Abstract:
The peer-to-peer (P2P) computing paradigm is an intriguing alternative
to Google-style search engines for querying and ranking Web content. In
a network with many thousands or millions of peers the storage and
access load requirements per peer are much lighter than for a
centralized server farm; thus more powerful techniques from information
retrieval, statistical learning, computational linguistics, and
ontological reasoning can be employed on each peer's local search engine
for boosting the quality of search results. In addition, peers can
dynamically collaborate on advanced and particularly difficult queries.
Moreover, a peer-to-peer setting is ideally suited to capture local user
behavior, like query logs and click streams, and disseminate and
aggregate this information in the network, at the discretion of the
corresponding user, in order to incorporate richer cognitive models.
On the other hand, P2P Web search also poses major challenges, one of
them being the computation, dissemination, and efficient management of
statistical measures that are crucial for good search strategies and
ranking algorithms. Statistics (e.g., local and global document
frequencies, overlap among peers' contents, PageRank-style authority)

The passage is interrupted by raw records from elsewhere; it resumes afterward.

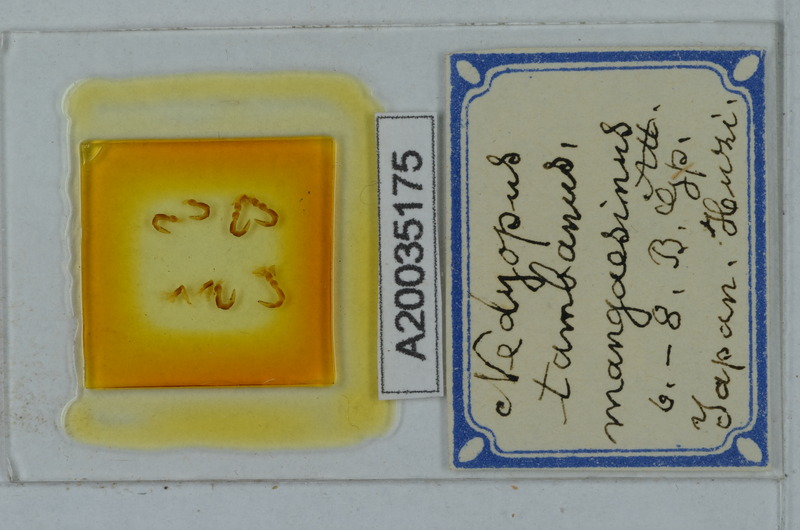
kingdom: Animalia
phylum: Arthropoda
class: Diplopoda
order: Polydesmida
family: Paradoxosomatidae
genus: Nedyopus
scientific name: Nedyopus tambanus
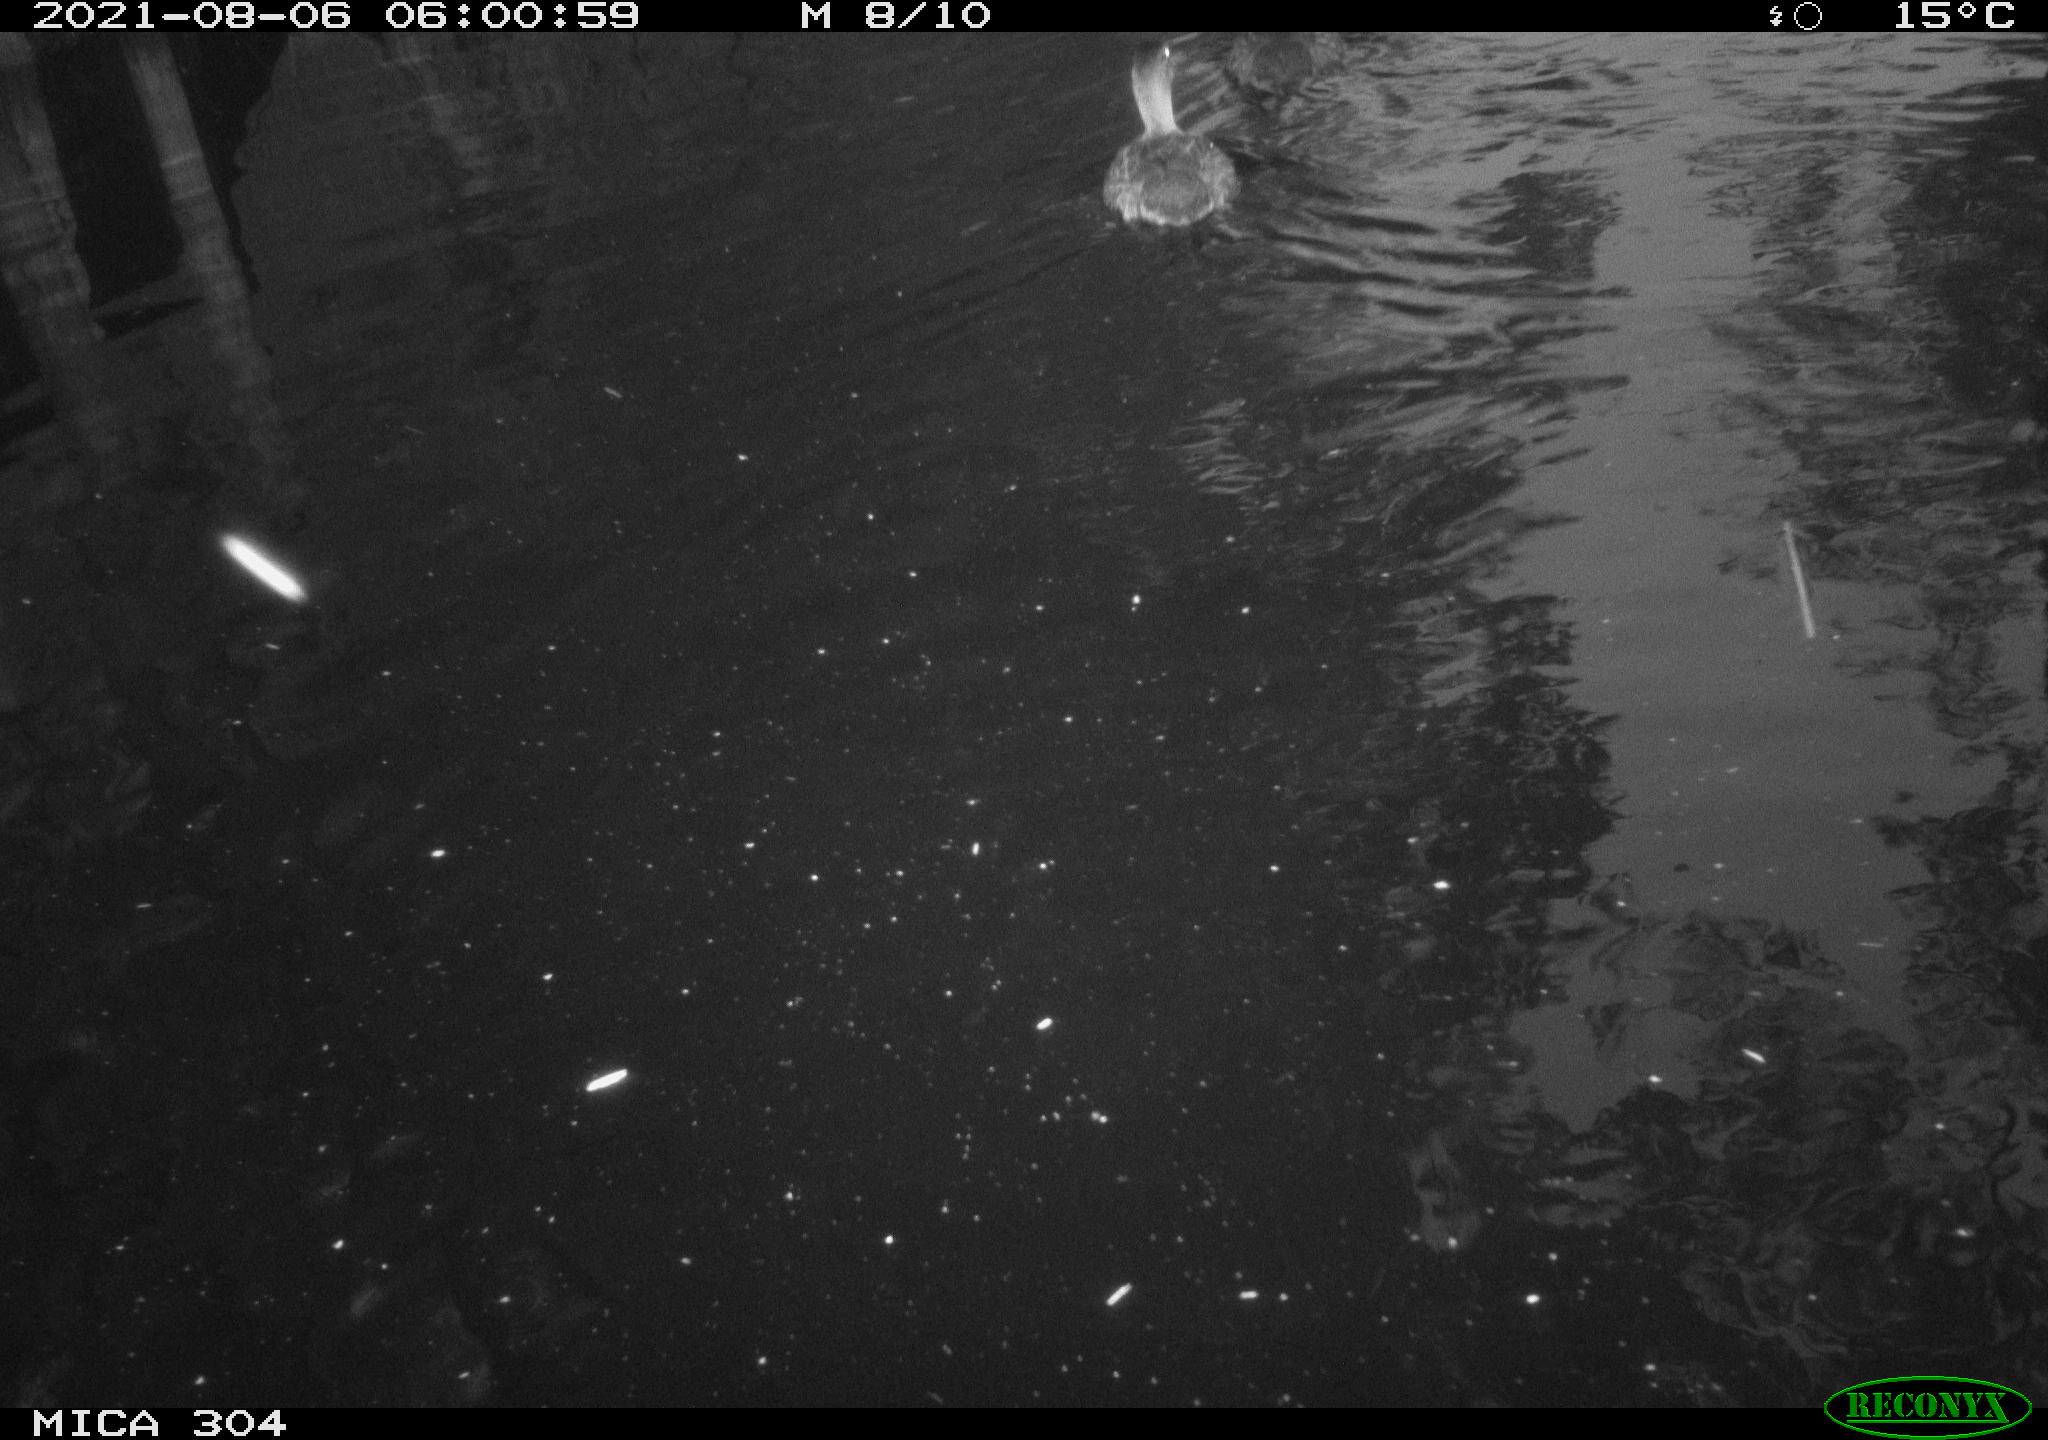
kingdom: Animalia
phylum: Chordata
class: Aves
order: Pelecaniformes
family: Ardeidae
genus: Ardea
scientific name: Ardea
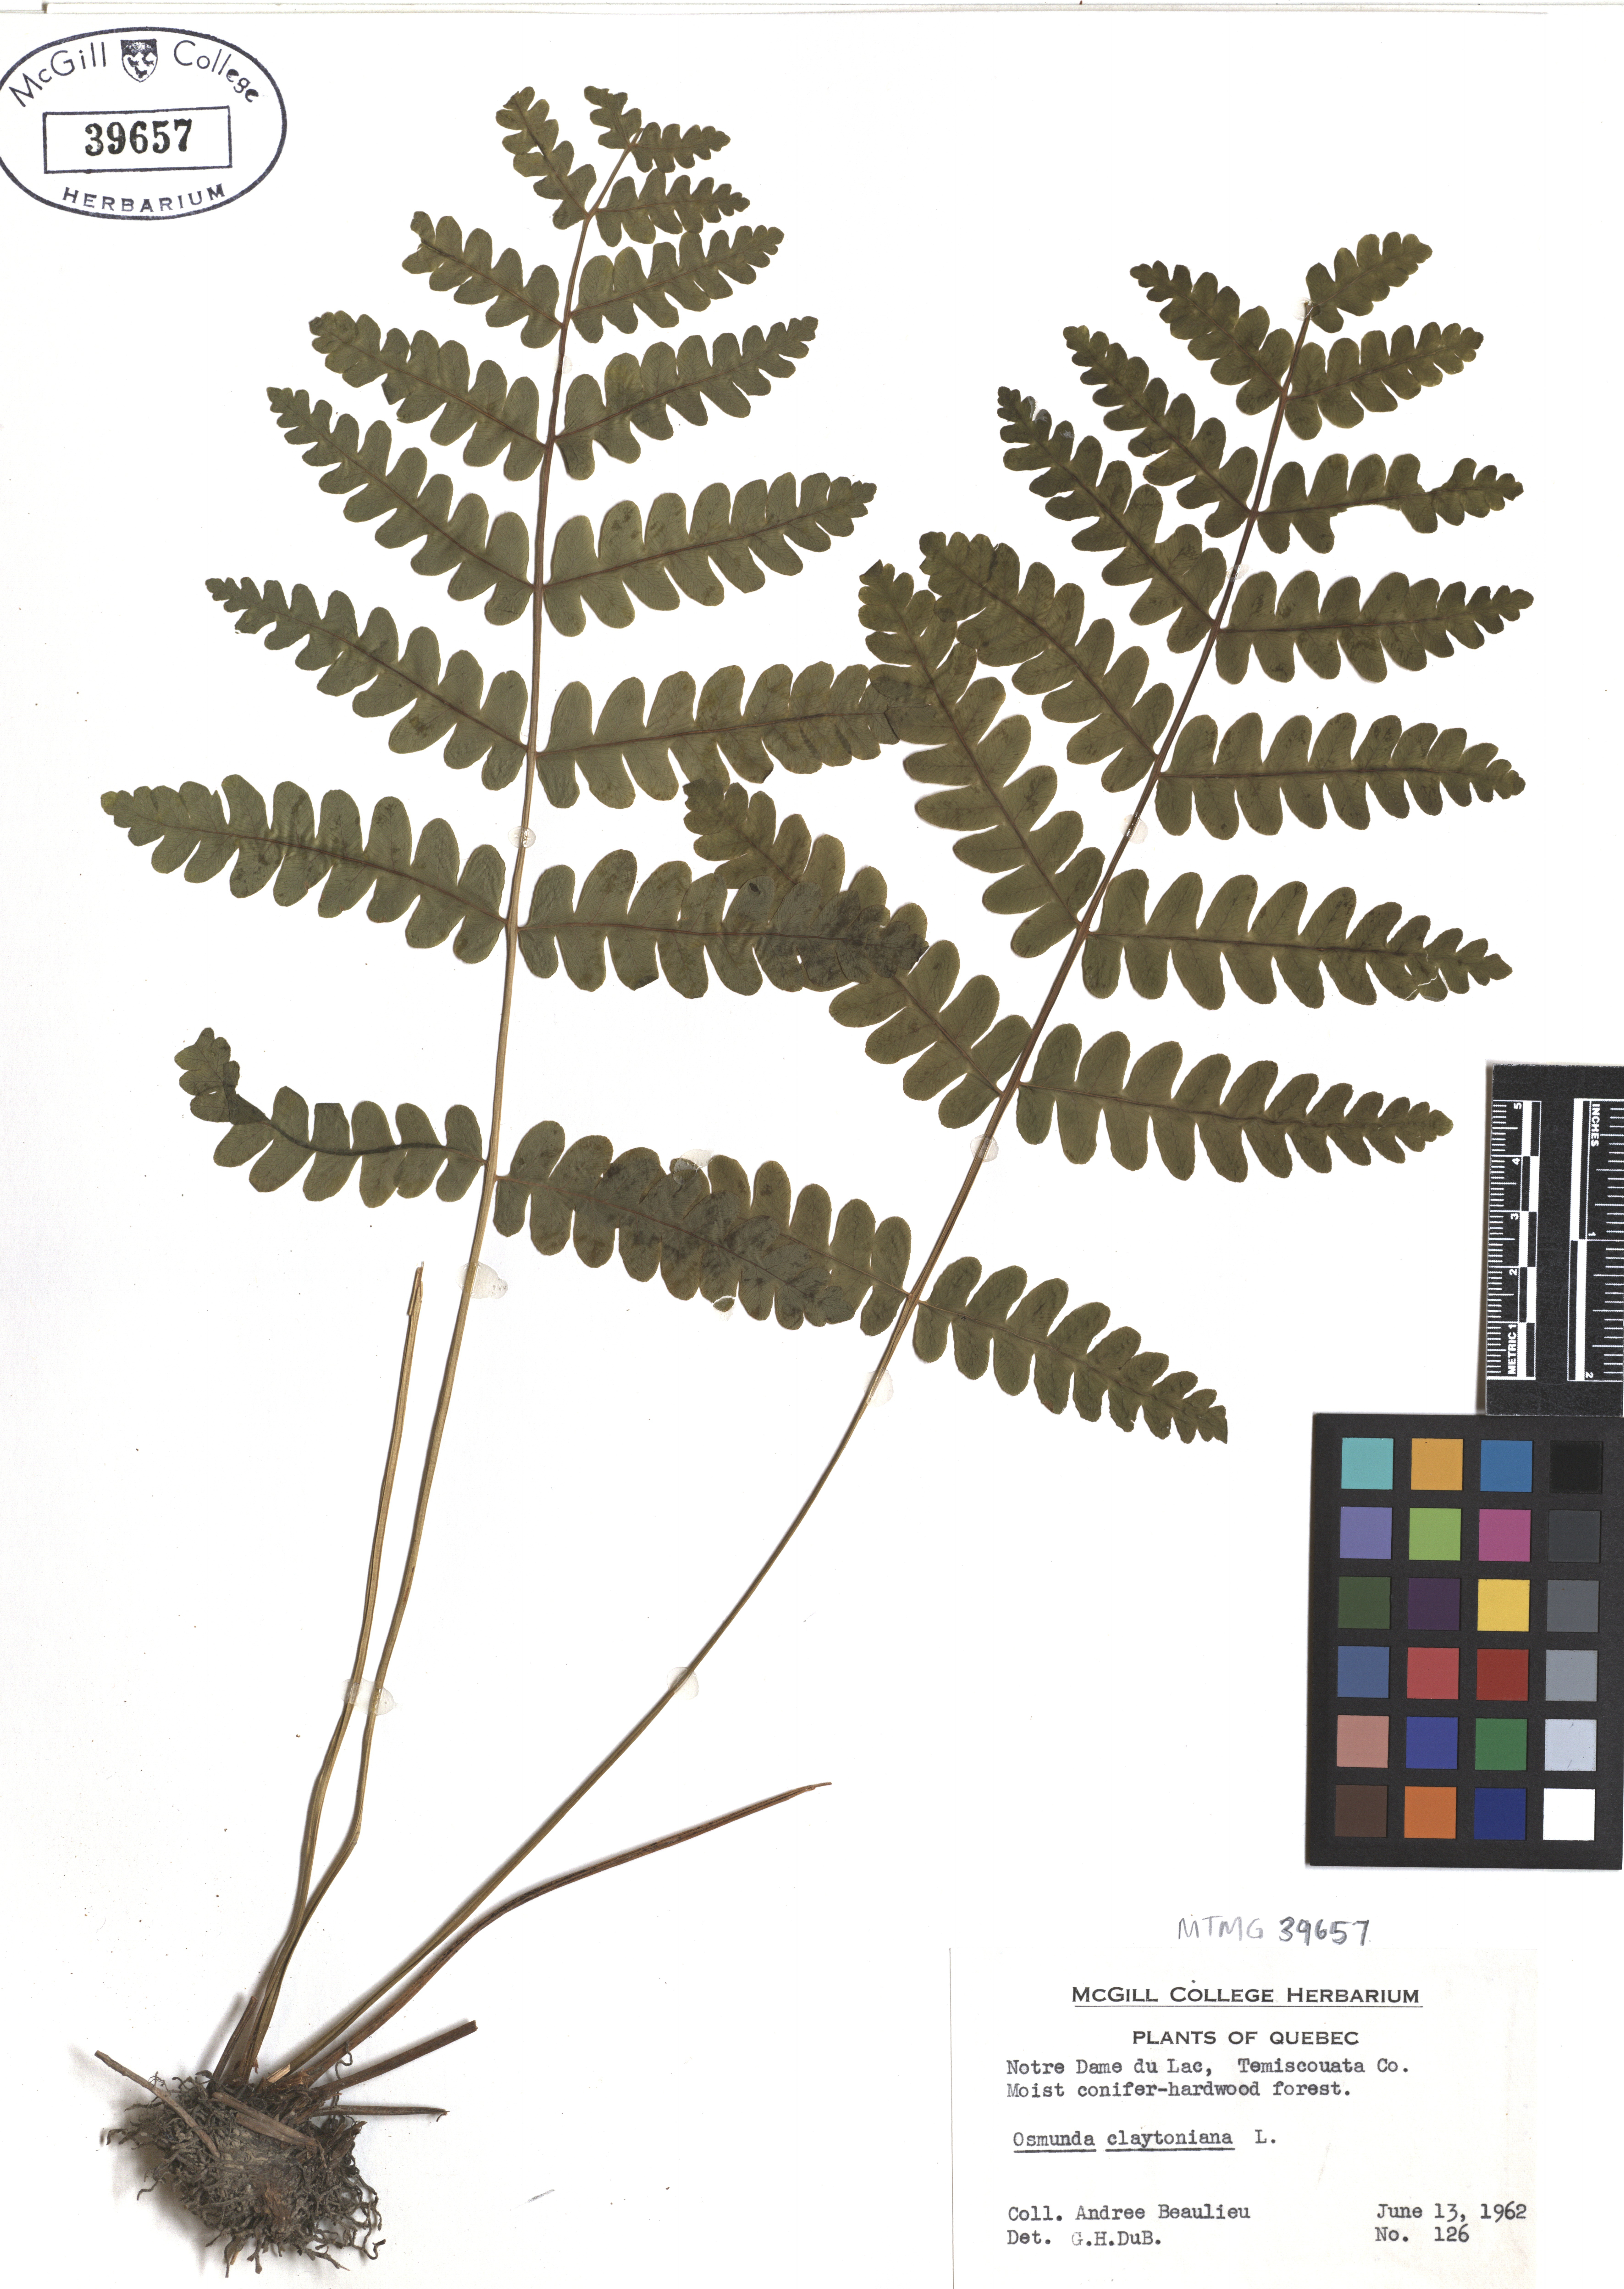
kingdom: Plantae
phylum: Tracheophyta
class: Polypodiopsida
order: Osmundales
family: Osmundaceae
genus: Claytosmunda
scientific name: Claytosmunda claytoniana
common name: Clayton's fern
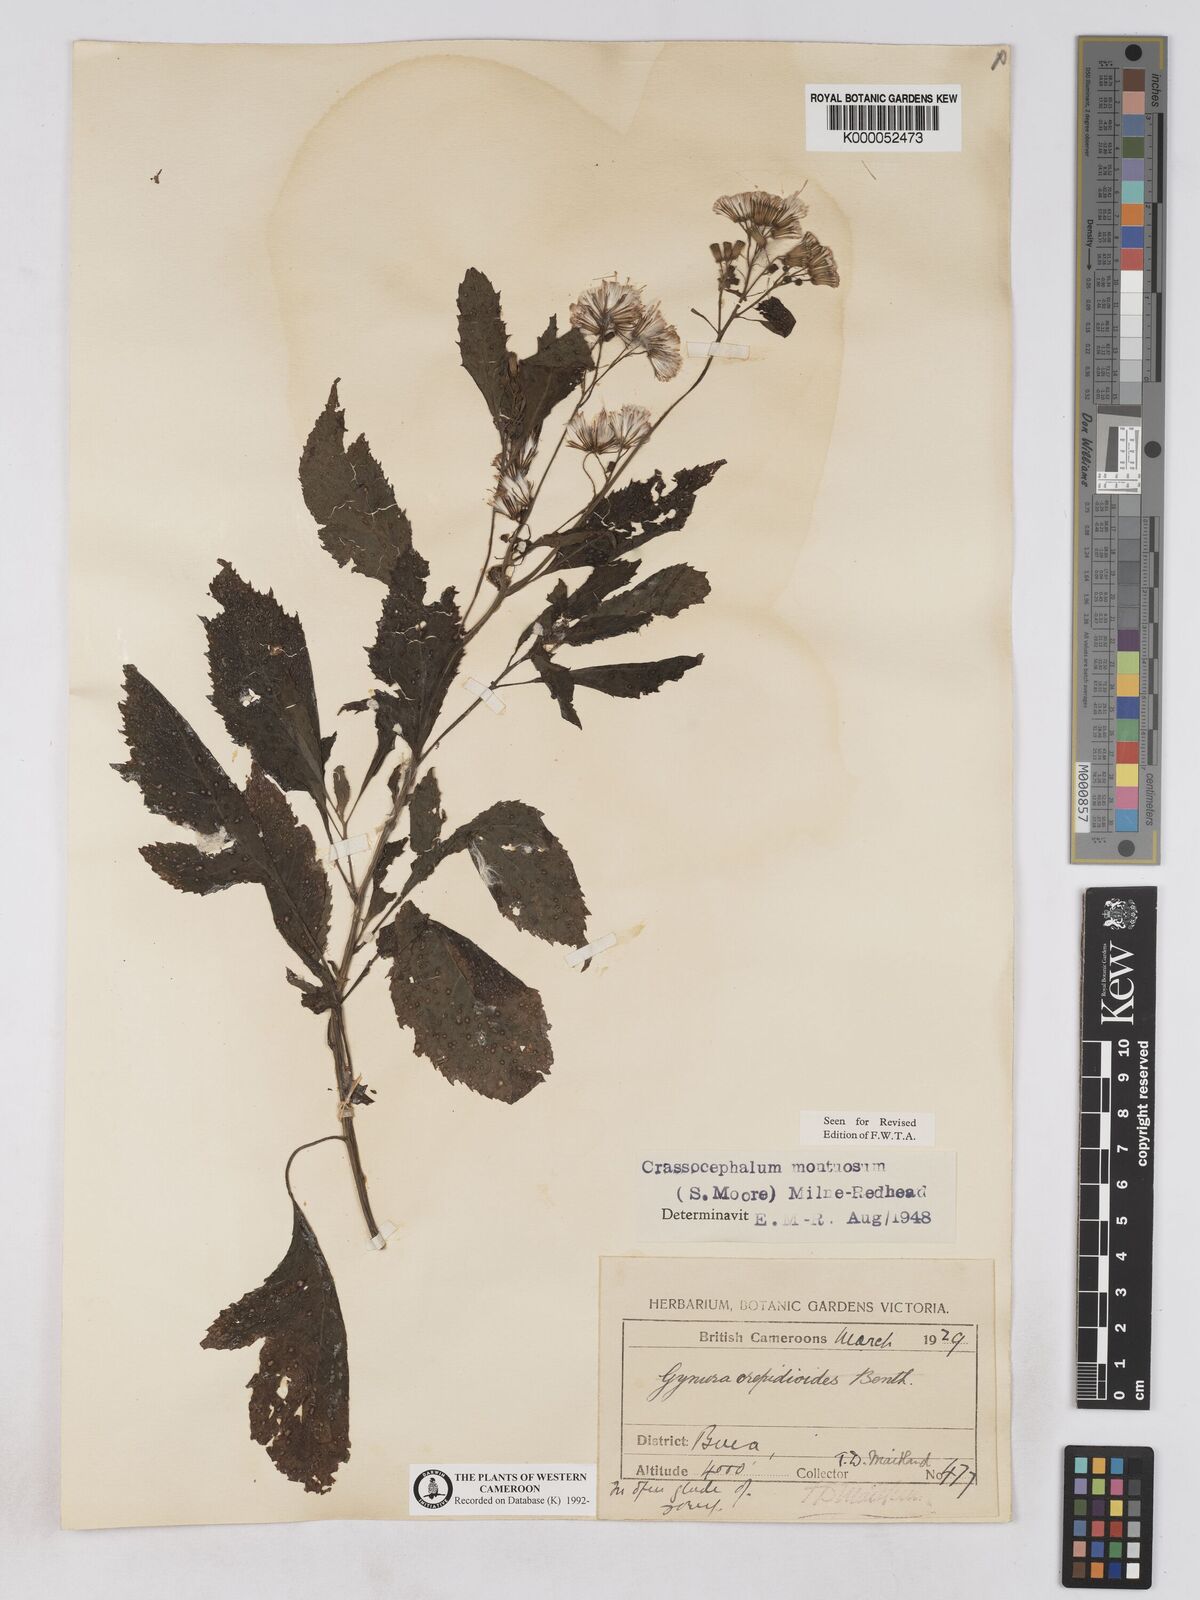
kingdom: Plantae
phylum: Tracheophyta
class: Magnoliopsida
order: Asterales
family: Asteraceae
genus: Crassocephalum
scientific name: Crassocephalum montuosum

need to be acquired and maintained in a decentralized manner for
scalability, they need to be compact for efficient communication, and
they need to provide sufficiently accurate estimators of various
measures of interest. This talk will give an overview on our ongoing
research on P2P Web search, with emphasis on statistics-driven query
routing, decentralized PageRank computation, and exploitation of user
behavior. The developed methods have been implemented in the Minerva
prototype system, an experimental testbed for P2P research.